Work task
Restate each of the lines below word for word and drop every picture.

Material for this exercise
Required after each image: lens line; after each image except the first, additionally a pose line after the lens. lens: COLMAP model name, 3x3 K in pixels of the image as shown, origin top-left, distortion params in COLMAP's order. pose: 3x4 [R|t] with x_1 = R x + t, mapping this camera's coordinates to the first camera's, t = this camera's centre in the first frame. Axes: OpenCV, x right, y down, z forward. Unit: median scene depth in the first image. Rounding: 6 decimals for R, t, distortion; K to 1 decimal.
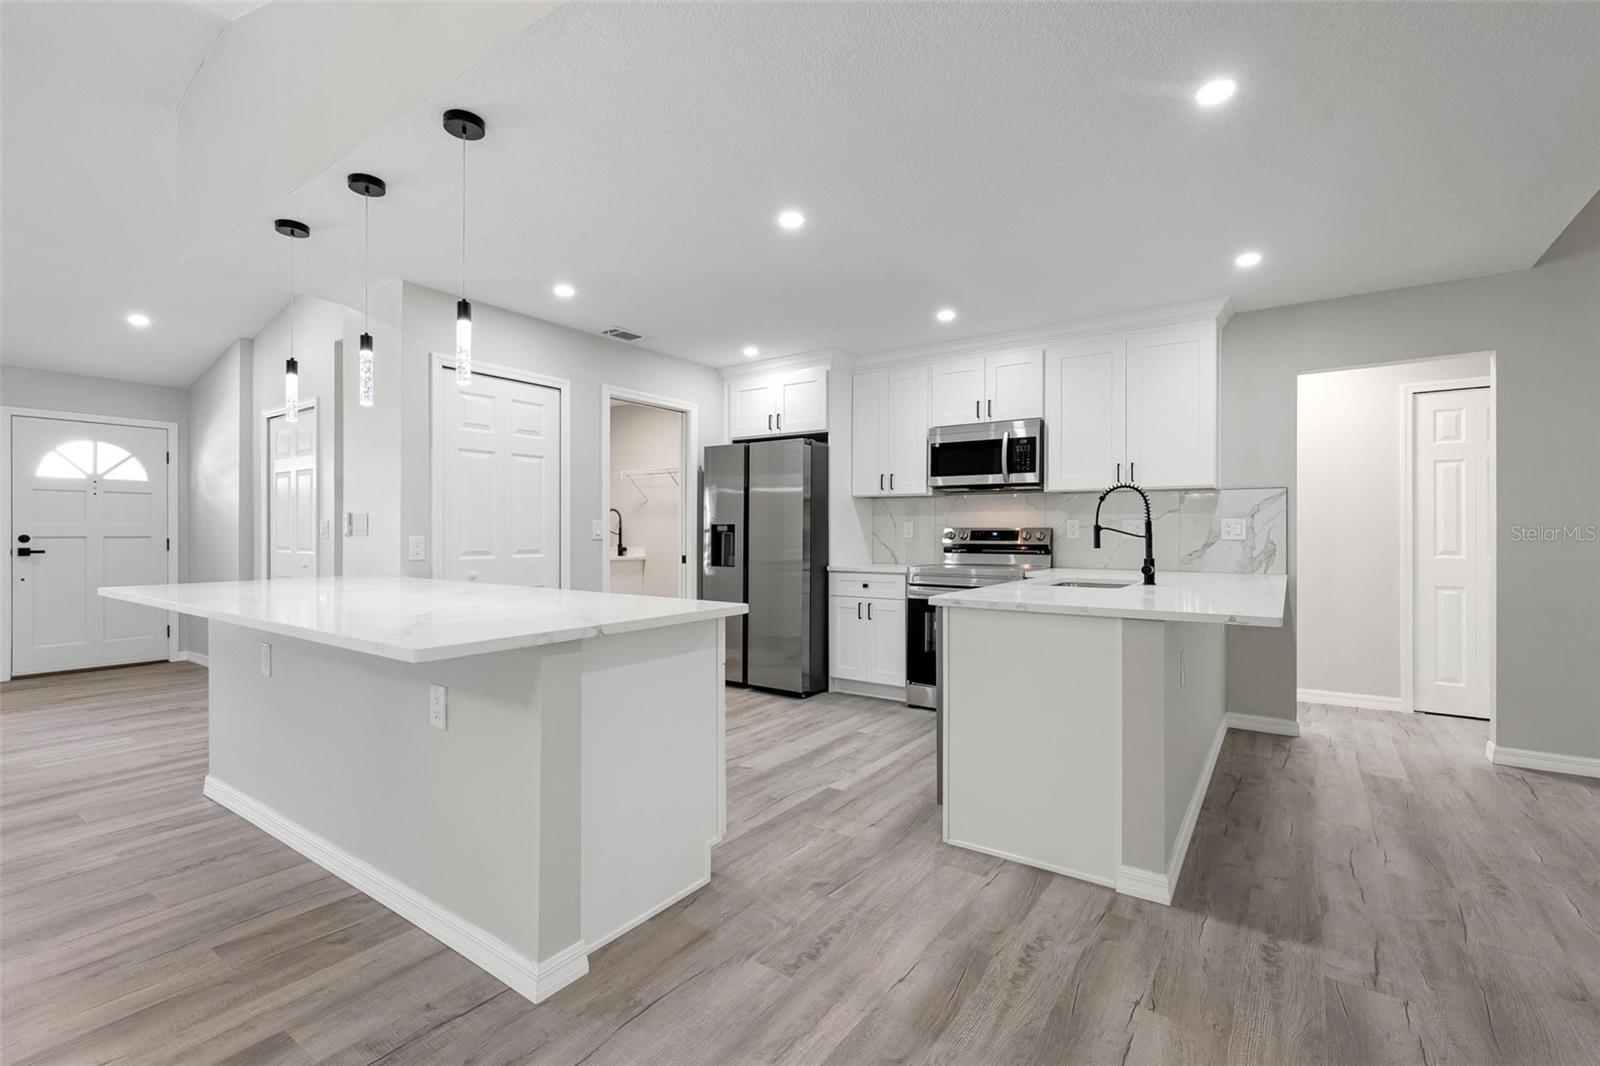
lens RADIAL K [[716.0, 0, 802.0], [0, 716.0, 535.6], [0, 0, 1]] dist [0.003259, 0.000057]
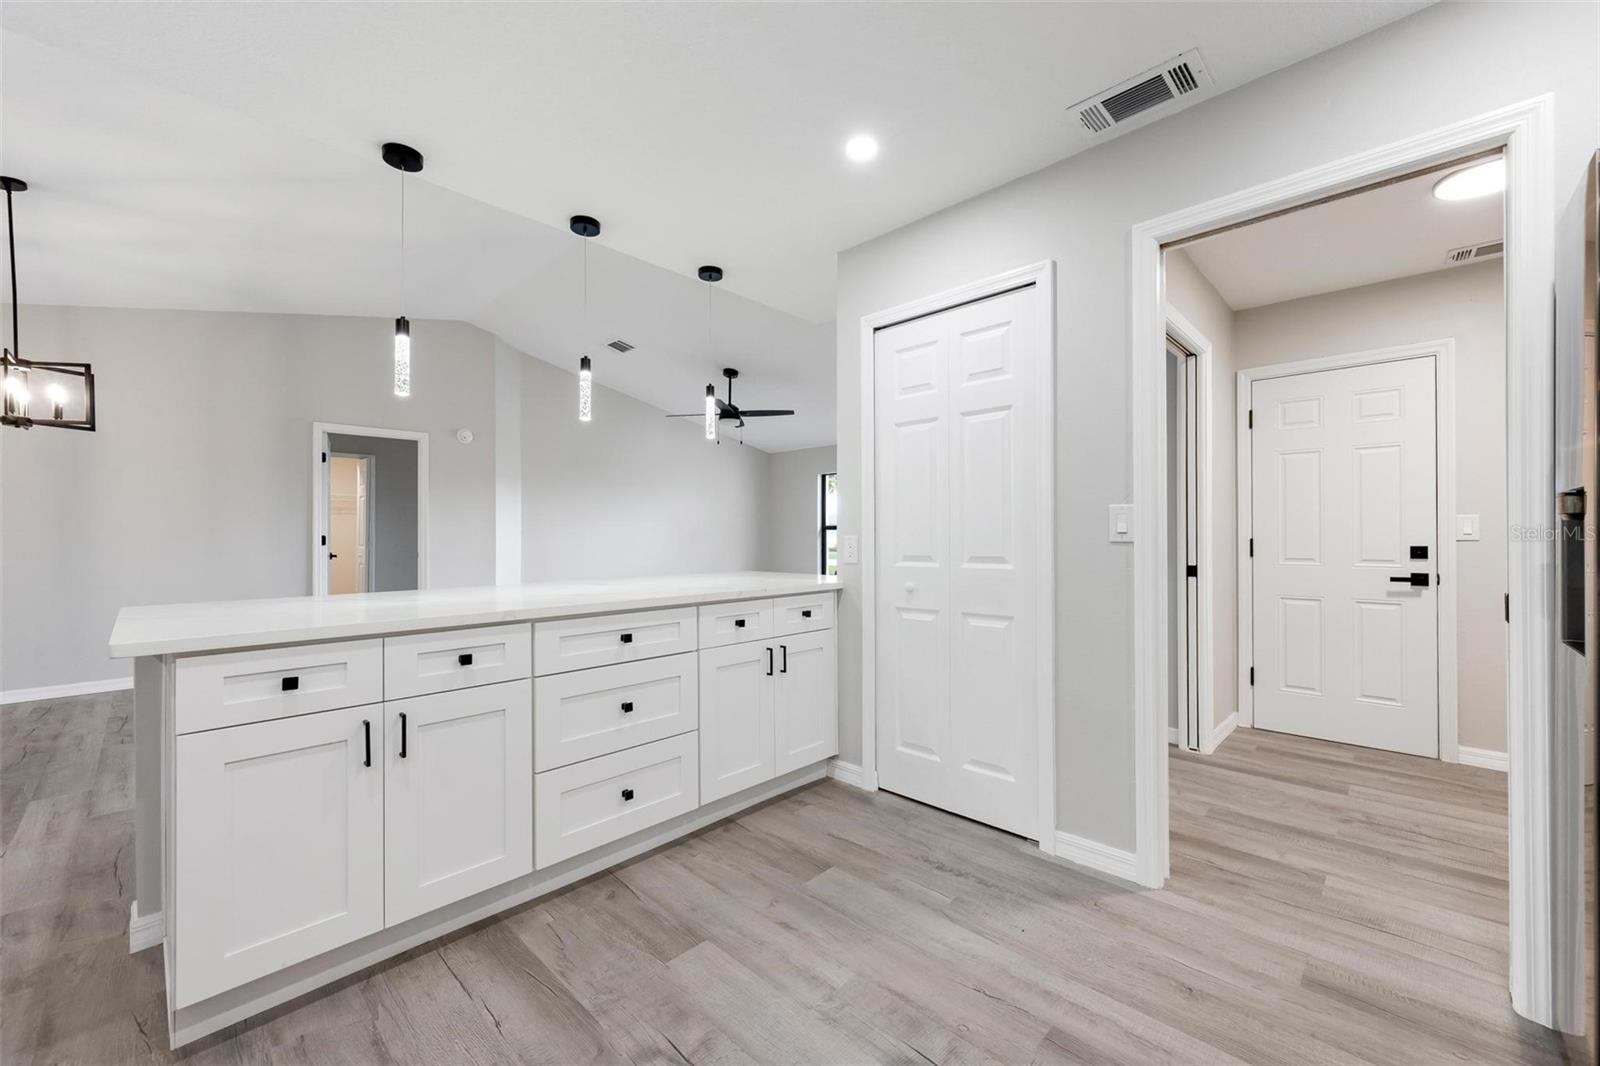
lens RADIAL K [[629.3, 0, 800.1], [0, 629.3, 534.5], [0, 0, 1]] dist [0.000284, -0.000702]
pose [[-0.154390, -0.003361, -0.988004, 0.190544], [-0.001833, 0.999993, -0.003116, 0.002063], [0.988008, 0.001330, -0.154395, 0.885810]]
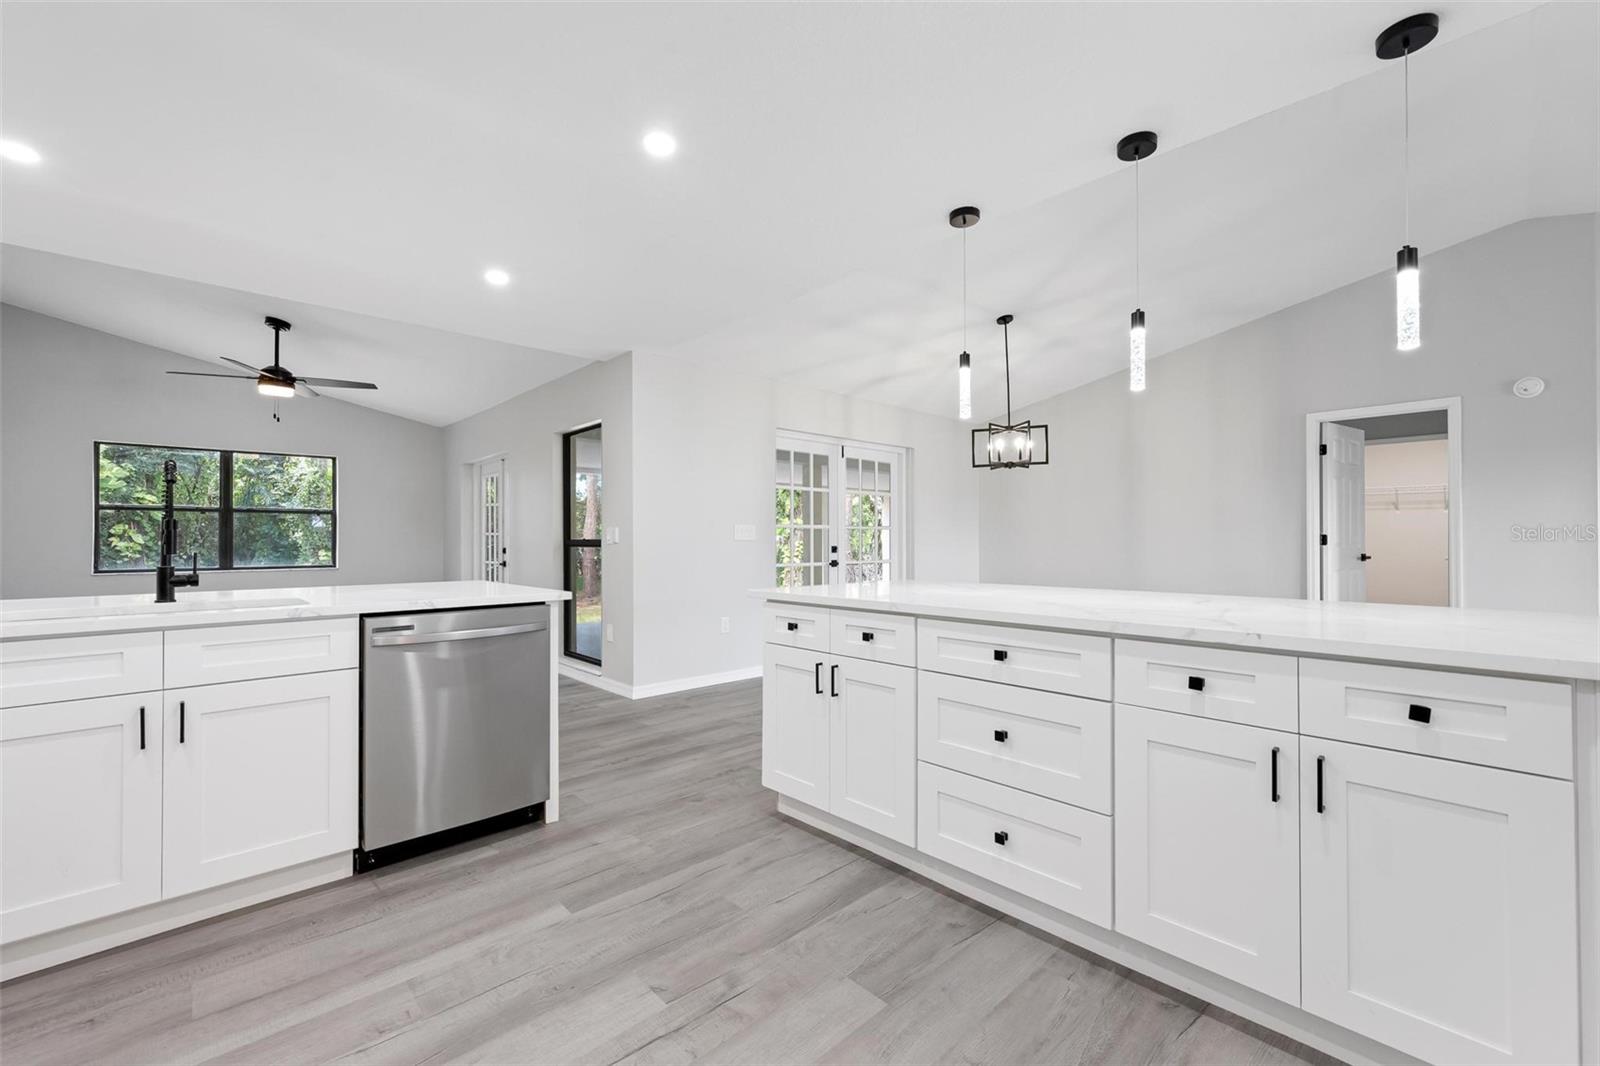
lens RADIAL K [[649.2, 0, 806.5], [0, 649.2, 541.7], [0, 0, 1]] dist [0.003910, -0.000221]
pose [[-0.981592, 0.000539, 0.190991, -0.209843], [0.002143, 0.999964, 0.008189, 0.001848], [-0.190980, 0.008448, -0.981558, 1.116069]]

Result of this task
Required after each image: lens line; after each image except the first, additionally a pose line after the lens. lens: COLMAP model name, 3x3 K in pixels of the image as shown, origin top-left, distortion params in COLMAP's order. pose: 3x4 [R|t] with x_1 = R x + t, mapping this camera's coordinates to the first camera's, t = this camera's centre in the first frame. Axes: OpenCV, x right, y down, z forward. Unit: median scene depth in the first image. Rounding: 6 decimals for R, t, distortion; K to 1 decimal.
lens RADIAL K [[716.0, 0, 802.0], [0, 716.0, 535.6], [0, 0, 1]] dist [0.003259, 0.000057]
lens RADIAL K [[629.3, 0, 800.1], [0, 629.3, 534.5], [0, 0, 1]] dist [0.000284, -0.000702]
pose [[-0.154390, -0.003361, -0.988004, 0.190544], [-0.001833, 0.999993, -0.003116, 0.002063], [0.988008, 0.001330, -0.154395, 0.885810]]
lens RADIAL K [[649.2, 0, 806.5], [0, 649.2, 541.7], [0, 0, 1]] dist [0.003910, -0.000221]
pose [[-0.981592, 0.000539, 0.190991, -0.209843], [0.002143, 0.999964, 0.008189, 0.001848], [-0.190980, 0.008448, -0.981558, 1.116069]]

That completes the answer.